Court Pauses FSSAI Ashwagandha Leaf Restriction
The Karnataka High Court has placed a temporary halt on an FSSAI advisory that limited the use of Ashwagandha leaves and their extracts in food and supplements. This judicial intervention provides immediate relief to eight companies that had challenged the advisory.
Regulatory Overreach Questioned
The FSSAI advisory, issued on April 16, aimed to permit only Ashwagandha roots and their extracts, a change from prior practices linked to a Ministry of Ayush notification. The companies challenging the ban, including Kerry Inc. and its subsidiary Sami-Sabinsa Group, argue that such restrictions should not be imposed through an advisory. They contend that formal amendments to the Food Safety and Standards Act, 2006, are required. Kerry Group has a long history of using Ashwagandha leaves without prior FSSAI objections.
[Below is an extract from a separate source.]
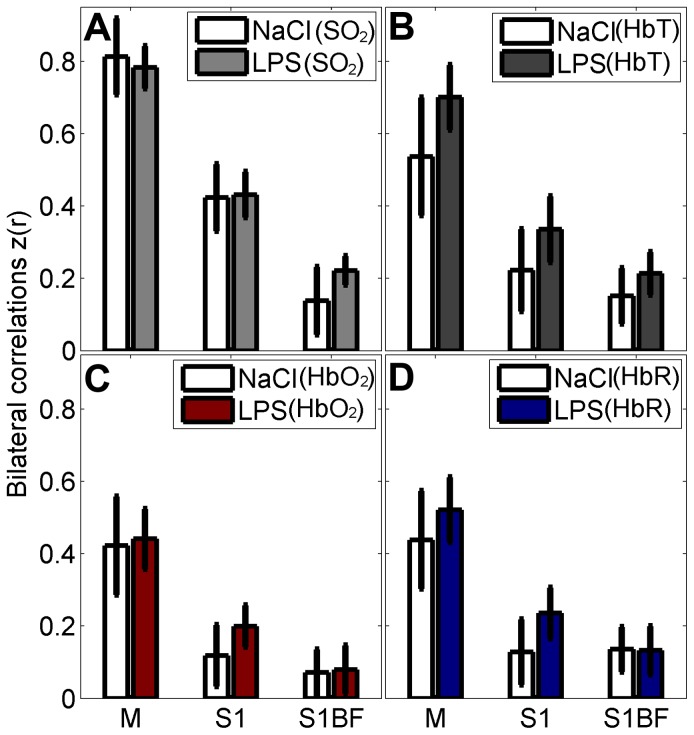
Regional bilateral functional correlation.Comparison performed between LPS group (N = 11), and NaCl (sham) group (N = 8); analysis done for every seed time-trace and its contralateral part. Contrasts shown: (A) SO2, (B) HbT (C) HbO2 and (D) HbR. Abbreviations: (M, motor cortex; S1, primary somatosensory cortex; S1BF, barrel field primary somatosensory cortex).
The companies also assert that the Ministry of Ayush notification lacks sufficient scientific evidence to connect Ashwagandha leaf consumption with safety concerns. This legal dispute highlights a conflict between recognizing traditional medicine and enforcing stringent food safety regulations.
Potential Risks and Future Outlook
The FSSAI and Ministry of Ayush can seek to overturn the interim order at the next hearing on June 8. If regulatory bodies present strong scientific evidence of safety risks or argue for the advisory's legality, the companies could face renewed restrictions. Prolonged legal battles may also create operational uncertainty, potentially affecting investment and product development.
Competitors not involved in the challenge might gain a temporary advantage. The case sets a precedent for how regulatory changes are implemented in the nutraceutical industry and the level of evidence required to support them. The sector will be closely watching the upcoming hearing for its impact on future regulatory approaches to herbal ingredients.